__What you should do__:
Check each line of the records below for the word "среду" and copy those where it appears.

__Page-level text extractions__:
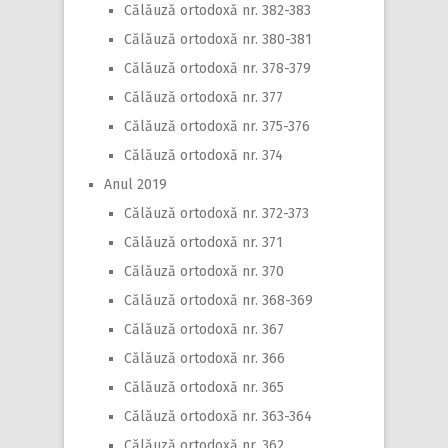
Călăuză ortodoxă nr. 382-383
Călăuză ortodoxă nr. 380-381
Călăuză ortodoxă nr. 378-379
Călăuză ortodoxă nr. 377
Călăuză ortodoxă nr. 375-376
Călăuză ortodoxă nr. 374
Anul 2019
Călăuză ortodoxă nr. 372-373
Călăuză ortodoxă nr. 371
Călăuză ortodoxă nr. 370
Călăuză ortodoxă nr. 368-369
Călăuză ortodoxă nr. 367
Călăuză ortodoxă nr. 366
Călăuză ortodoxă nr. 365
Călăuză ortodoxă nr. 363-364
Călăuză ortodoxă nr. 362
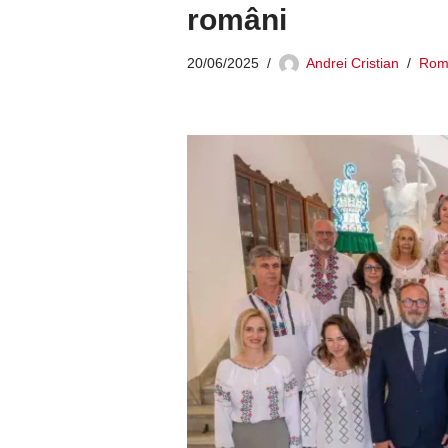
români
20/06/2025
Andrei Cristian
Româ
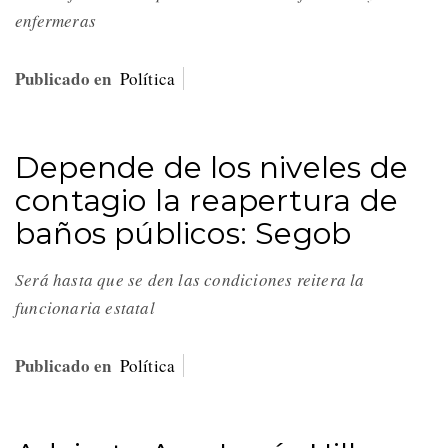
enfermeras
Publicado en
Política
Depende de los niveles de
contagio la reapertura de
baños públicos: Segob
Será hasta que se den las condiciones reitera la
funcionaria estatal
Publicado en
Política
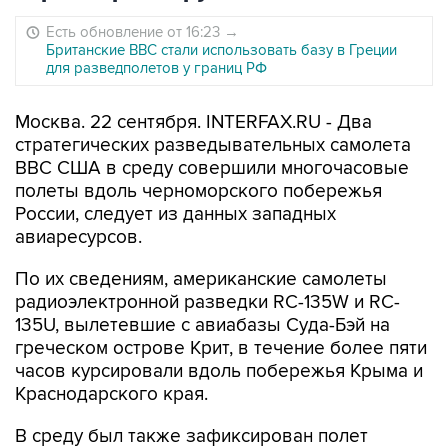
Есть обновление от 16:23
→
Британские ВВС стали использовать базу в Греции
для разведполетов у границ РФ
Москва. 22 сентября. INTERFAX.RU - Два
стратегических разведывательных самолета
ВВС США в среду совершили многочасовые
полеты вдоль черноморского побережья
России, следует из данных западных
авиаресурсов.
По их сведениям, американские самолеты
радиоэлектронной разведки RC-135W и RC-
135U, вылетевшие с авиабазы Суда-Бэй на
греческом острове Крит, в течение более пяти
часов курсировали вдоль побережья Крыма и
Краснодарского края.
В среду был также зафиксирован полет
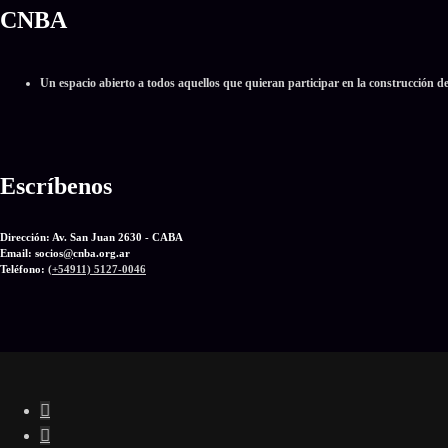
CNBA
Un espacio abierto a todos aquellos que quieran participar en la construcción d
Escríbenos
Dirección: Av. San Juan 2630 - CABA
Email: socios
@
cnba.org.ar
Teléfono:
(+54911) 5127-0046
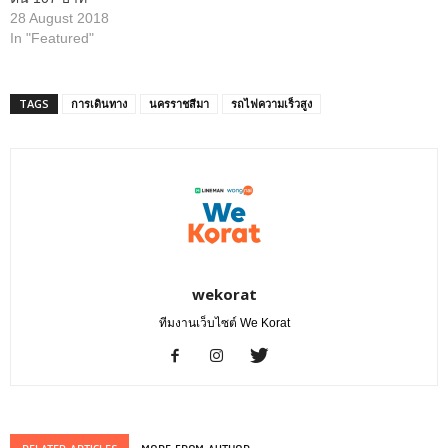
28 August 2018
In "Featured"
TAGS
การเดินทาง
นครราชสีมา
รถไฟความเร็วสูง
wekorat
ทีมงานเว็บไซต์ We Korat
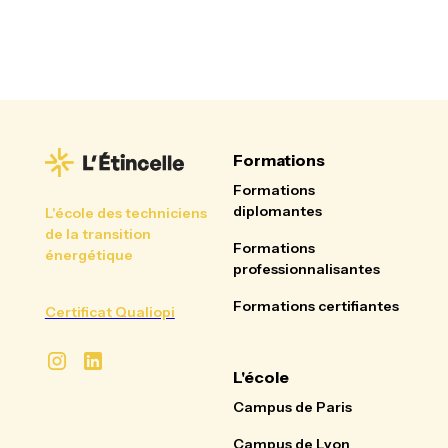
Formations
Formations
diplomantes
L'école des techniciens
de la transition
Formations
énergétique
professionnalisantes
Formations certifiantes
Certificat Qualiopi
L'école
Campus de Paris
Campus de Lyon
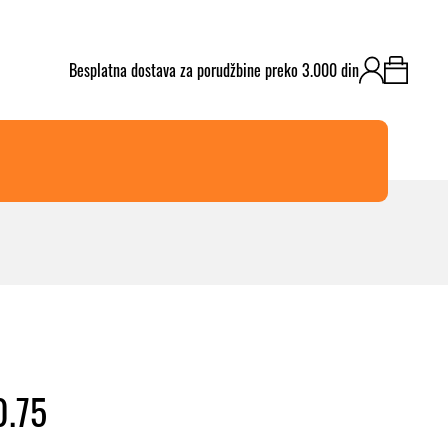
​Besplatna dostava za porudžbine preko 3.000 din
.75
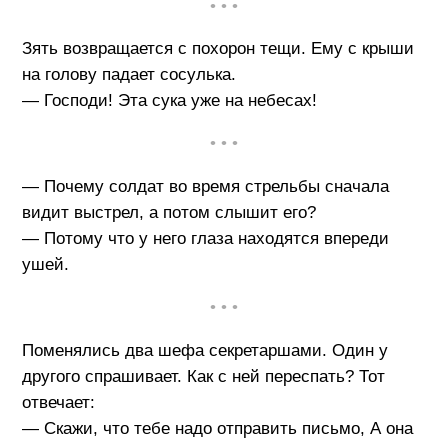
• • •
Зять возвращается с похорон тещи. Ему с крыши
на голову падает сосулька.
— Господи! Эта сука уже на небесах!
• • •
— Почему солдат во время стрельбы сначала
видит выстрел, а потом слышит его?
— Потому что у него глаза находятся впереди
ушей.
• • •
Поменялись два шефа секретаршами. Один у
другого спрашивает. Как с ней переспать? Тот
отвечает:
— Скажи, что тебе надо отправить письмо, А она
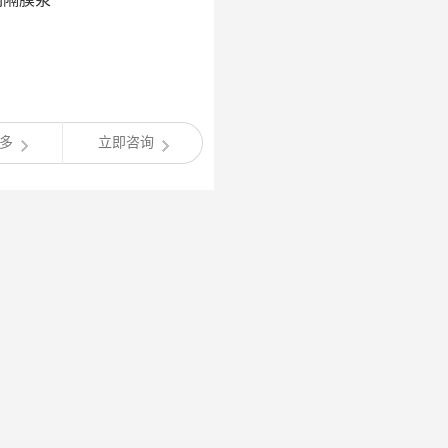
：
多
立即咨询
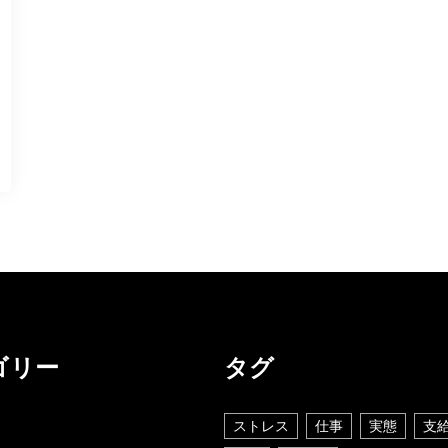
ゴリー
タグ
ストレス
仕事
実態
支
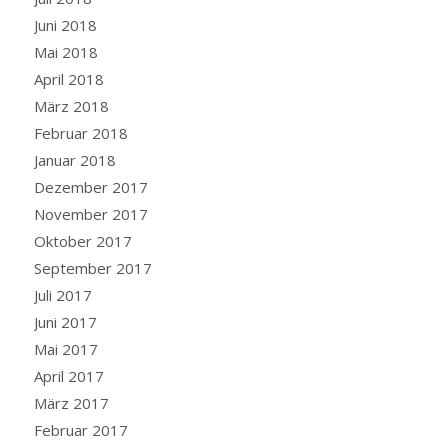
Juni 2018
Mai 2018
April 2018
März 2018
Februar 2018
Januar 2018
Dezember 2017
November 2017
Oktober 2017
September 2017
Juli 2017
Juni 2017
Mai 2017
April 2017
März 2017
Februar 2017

__Final answer__:
ВВС США в среду совершили многочасовые
В среду был также зафиксирован полет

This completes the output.